Castel, R. (2004). The social Insecurity. What is to be protected? Buenos Aires: Manantial.

De la Garza Toledo, E. (2011). Work is not classic, organization and collective action. Mexico city: Universidad Autónoma Metropolitana-Iztapalapa.

Dubet, F. (2009). Injustice at Work. Boulder, CO: Paradigm Publishers.

Durand, J.-P. (2004). La chaîne invisible. Paris: Seuil.

Kalleberg, A. L. (2013). Good Jobs and Bad Jobs. New York: Russell Sage Foundation.

Ramos Zincke, C. (2012). The assembly of social science and society. Santiago: Ediciones Universidad Alberto Hurtado.

Ruiz, C., and Boccardo, G. (2014). The Chilean under Neoliberalism. Santiago: Node XXI.

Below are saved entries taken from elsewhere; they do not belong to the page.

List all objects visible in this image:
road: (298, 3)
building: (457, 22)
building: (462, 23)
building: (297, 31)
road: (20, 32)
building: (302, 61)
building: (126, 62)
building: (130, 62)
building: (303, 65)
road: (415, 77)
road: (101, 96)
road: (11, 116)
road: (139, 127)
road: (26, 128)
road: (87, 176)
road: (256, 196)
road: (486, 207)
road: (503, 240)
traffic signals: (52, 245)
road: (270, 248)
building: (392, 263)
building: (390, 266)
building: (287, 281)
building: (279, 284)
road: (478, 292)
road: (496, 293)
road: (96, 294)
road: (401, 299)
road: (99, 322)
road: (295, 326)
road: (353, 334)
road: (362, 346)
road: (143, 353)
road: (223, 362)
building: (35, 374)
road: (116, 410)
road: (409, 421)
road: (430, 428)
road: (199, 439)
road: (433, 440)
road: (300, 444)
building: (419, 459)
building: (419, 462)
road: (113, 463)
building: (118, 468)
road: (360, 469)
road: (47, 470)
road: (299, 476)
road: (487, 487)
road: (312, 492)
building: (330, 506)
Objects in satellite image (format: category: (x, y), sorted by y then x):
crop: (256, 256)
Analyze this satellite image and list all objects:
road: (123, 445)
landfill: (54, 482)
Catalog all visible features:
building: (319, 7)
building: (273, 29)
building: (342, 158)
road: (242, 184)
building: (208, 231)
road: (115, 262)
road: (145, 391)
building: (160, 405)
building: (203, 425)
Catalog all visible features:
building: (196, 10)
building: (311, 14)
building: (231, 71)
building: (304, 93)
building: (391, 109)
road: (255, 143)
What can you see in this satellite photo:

Subramanian, D. (2009). Work and autonomy in the assembly of printed circuit boards: An ethnographic account. Contributions to Indian Sociology, 43(2), 183-216.

Vieta, M. (2010). The Social Innovations of Autogestion in Argentina’s Worker Recuperated Enterprises. Labor Studies Journal, 35(3), 295-321.

Villanova, N. (2012). What are excluded or included? Recoverers of recyclable materials in Latin america. Mexican journal of Sociology, 74(2), 245-274.

Wasser, N. (2015). What emerging or equal entrepreneurs of the difference? The case of a brazilian brand of fashion. In M. Castillo Gallardo and C. Maldonado Graus (Eds.), Inequalities. Tolerance, legitimacy and conflict in societies latioamericanas (p. 451-470). Santiago: RIL.